======== DOCUMENT PASSAGE
Enter George Perez and Karen Berger.  Perez gets pretty much all of the credit for the new Wonder Woman series that premiered in 1987, and he certainly deserves it, but you may not know that Karen Berger was the editor on the book for Perez’s entire run.  Berger is better known for her work on Sandman and the eventual creation of Vertigo, but she played a key role in making Wonder Woman relevant again.

The new Wonder Woman brought the character into the modern world, keeping key aspects of her Golden Age origin while updating and re-inventing other components.  The Amazons were more fleshed out, the gods became regular characters, Wonder Woman set up a new network of friends in Boston, and mythology became the core of the series’ stories.  It also dealt with real world issues, though, like feminism, racism, drug use, and teen suicide.  The book was extremely well-received, and for the first time in decades Wonder Woman made an impressive showing on the sales charts.  Perez’s writing and art really sold the book, but Berger’s editorial influence and insights shouldn’t be overlooked.
================
**WORK INSTRUCTIONS**
(1) Return everything in the Wonder Woman passage from "Enter George Perez" down to "Woman relevant again.", copied word for word.
(2) In the Wonder Woman passage, who was the editor on the book for all of Perez's run?
(3) Based on the Wonder Woman passage, explain in one to three sentences why Karen Berger deserves credit for the 1987 series alongside George Perez.
======== SUPPLIED DATA
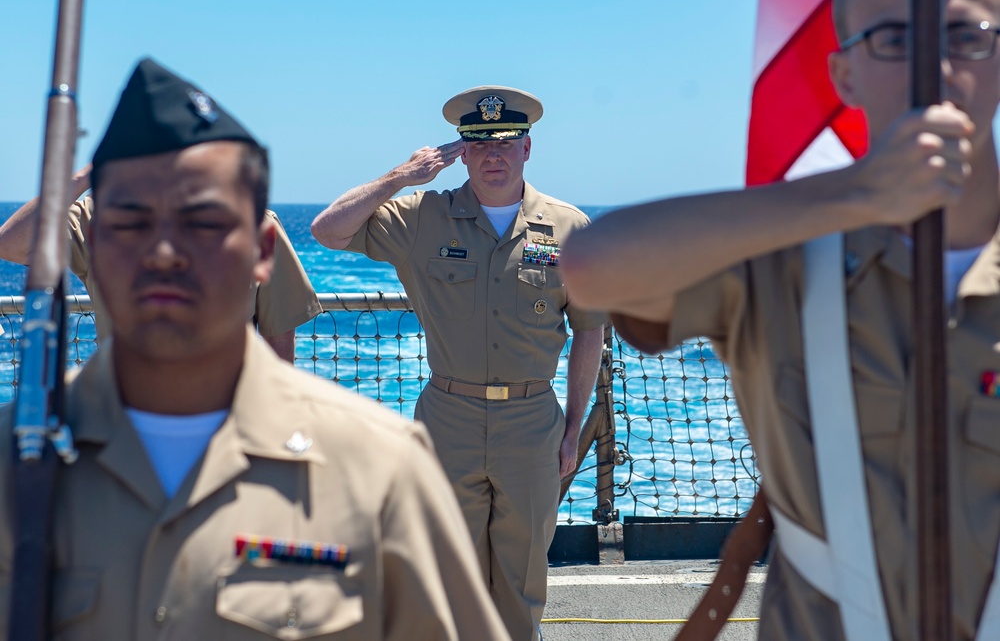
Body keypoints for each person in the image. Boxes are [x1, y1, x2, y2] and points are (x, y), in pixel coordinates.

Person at [561, 0, 1000, 639]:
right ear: (843, 76)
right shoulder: (787, 257)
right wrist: (858, 193)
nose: (935, 67)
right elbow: (592, 266)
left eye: (967, 36)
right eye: (894, 39)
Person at [0, 58, 510, 640]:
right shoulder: (16, 461)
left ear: (263, 249)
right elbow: (15, 244)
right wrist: (92, 173)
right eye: (131, 221)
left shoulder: (380, 469)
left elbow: (279, 332)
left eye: (203, 222)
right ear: (93, 240)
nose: (165, 252)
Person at [311, 86, 606, 640]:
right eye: (480, 143)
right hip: (449, 419)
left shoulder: (569, 228)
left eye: (506, 142)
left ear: (527, 148)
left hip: (531, 422)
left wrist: (573, 428)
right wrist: (400, 177)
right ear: (461, 153)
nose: (494, 154)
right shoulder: (422, 217)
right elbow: (328, 230)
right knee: (448, 576)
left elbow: (589, 329)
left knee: (522, 578)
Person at [0, 167, 321, 362]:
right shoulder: (95, 219)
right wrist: (85, 176)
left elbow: (279, 341)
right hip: (124, 420)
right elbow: (11, 244)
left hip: (225, 416)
================
**ANSWERS BY TASK**
(1)
Enter George Perez and Karen Berger.  Perez gets pretty much all of the credit for the new Wonder Woman series that premiered in 1987, and he certainly deserves it, but you may not know that Karen Berger was the editor on the book for Perez’s entire run.  Berger is better known for her work on Sandman and the eventual creation of Vertigo, but she played a key role in making Wonder Woman relevant again.

(2) Karen Berger

(3) Berger was the editor on the book for Perez's entire run, and she played a key role in making Wonder Woman relevant again. Perez's writing and art sold the book, but her editorial influence and insights also shaped the series.